# WHAT IS NEEDED
Rewrite the entries, beginning at the line that has "18: (239, 178)" and stopping after the line that has "9: (691, 225)". Change every "177" to "176", keep everything else the same, and leave out the pictures.

# THE DATA
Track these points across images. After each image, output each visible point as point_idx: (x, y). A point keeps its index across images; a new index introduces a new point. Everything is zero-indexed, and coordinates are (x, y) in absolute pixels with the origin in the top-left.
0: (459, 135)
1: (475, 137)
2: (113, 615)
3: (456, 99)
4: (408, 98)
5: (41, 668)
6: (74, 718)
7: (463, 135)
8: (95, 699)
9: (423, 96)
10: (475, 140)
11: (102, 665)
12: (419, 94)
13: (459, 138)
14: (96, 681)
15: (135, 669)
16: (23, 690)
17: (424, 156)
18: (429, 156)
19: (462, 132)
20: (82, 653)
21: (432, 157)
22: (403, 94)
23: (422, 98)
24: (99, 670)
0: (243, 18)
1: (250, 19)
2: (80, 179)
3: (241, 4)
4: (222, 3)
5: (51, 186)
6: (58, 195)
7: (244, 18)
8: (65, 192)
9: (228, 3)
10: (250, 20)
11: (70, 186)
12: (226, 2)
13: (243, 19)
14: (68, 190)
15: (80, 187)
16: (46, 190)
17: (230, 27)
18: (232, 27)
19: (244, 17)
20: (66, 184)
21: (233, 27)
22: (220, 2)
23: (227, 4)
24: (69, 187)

...

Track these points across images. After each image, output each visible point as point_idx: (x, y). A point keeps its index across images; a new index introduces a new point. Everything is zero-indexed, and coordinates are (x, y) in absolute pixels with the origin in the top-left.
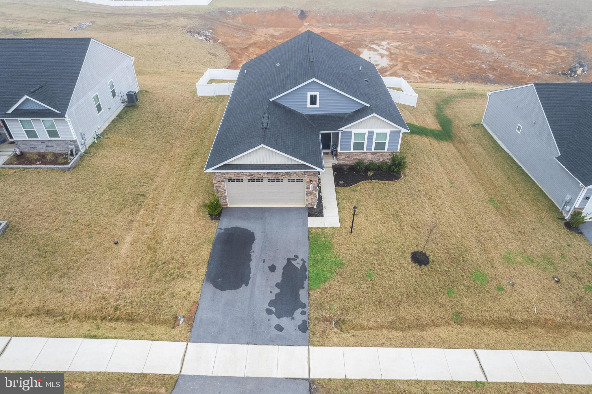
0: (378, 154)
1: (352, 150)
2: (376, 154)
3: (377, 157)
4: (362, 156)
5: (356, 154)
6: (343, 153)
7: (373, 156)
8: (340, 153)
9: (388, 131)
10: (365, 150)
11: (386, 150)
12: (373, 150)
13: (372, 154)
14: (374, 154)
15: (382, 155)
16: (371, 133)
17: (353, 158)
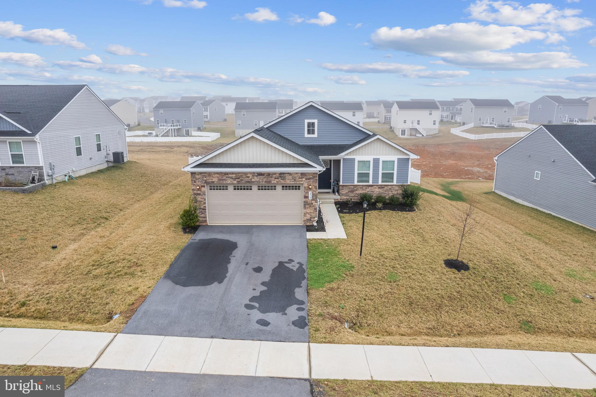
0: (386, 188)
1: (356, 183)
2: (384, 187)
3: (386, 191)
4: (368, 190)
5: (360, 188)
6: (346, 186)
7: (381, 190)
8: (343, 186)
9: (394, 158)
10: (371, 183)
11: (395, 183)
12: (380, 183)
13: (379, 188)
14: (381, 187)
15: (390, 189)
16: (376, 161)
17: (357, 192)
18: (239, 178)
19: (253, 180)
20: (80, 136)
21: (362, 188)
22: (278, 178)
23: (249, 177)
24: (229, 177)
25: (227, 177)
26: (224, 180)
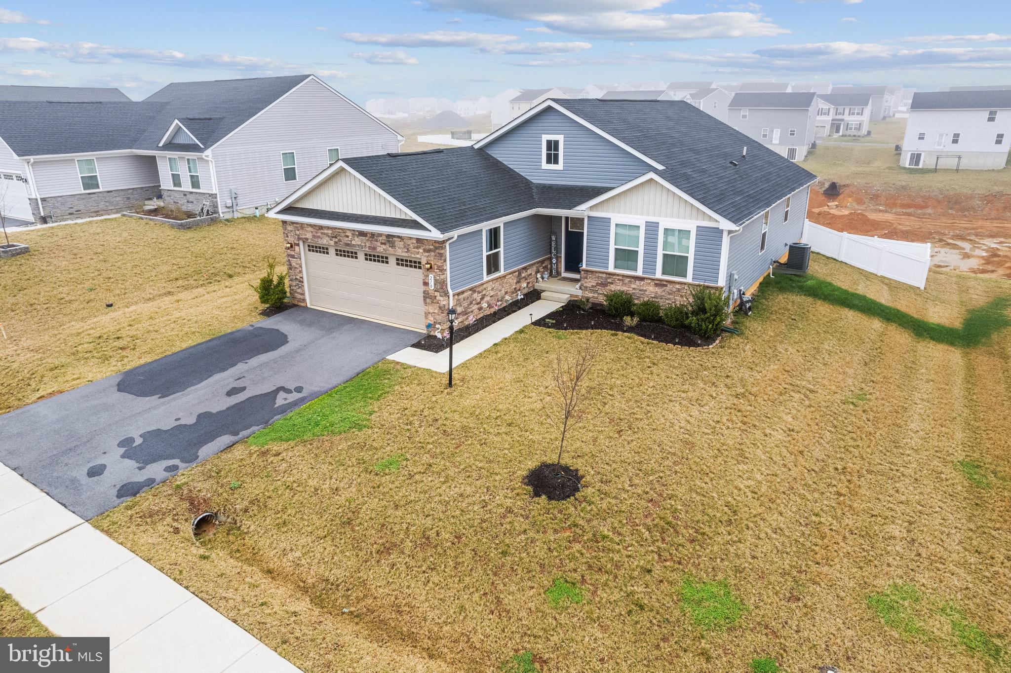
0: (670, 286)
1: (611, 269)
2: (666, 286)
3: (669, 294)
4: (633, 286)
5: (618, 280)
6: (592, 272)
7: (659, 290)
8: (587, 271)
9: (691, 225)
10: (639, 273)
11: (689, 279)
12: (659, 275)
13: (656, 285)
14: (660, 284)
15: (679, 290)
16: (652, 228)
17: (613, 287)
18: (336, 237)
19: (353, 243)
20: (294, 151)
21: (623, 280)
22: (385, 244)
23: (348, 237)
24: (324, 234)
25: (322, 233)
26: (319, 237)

# ANSWER BELOW
18: (239, 178)
19: (253, 180)
20: (80, 136)
21: (362, 188)
22: (278, 178)
23: (249, 176)
24: (229, 176)
25: (227, 176)
26: (224, 180)
0: (670, 286)
1: (611, 269)
2: (666, 286)
3: (669, 294)
4: (633, 286)
5: (618, 280)
6: (592, 272)
7: (659, 290)
8: (587, 271)
9: (691, 225)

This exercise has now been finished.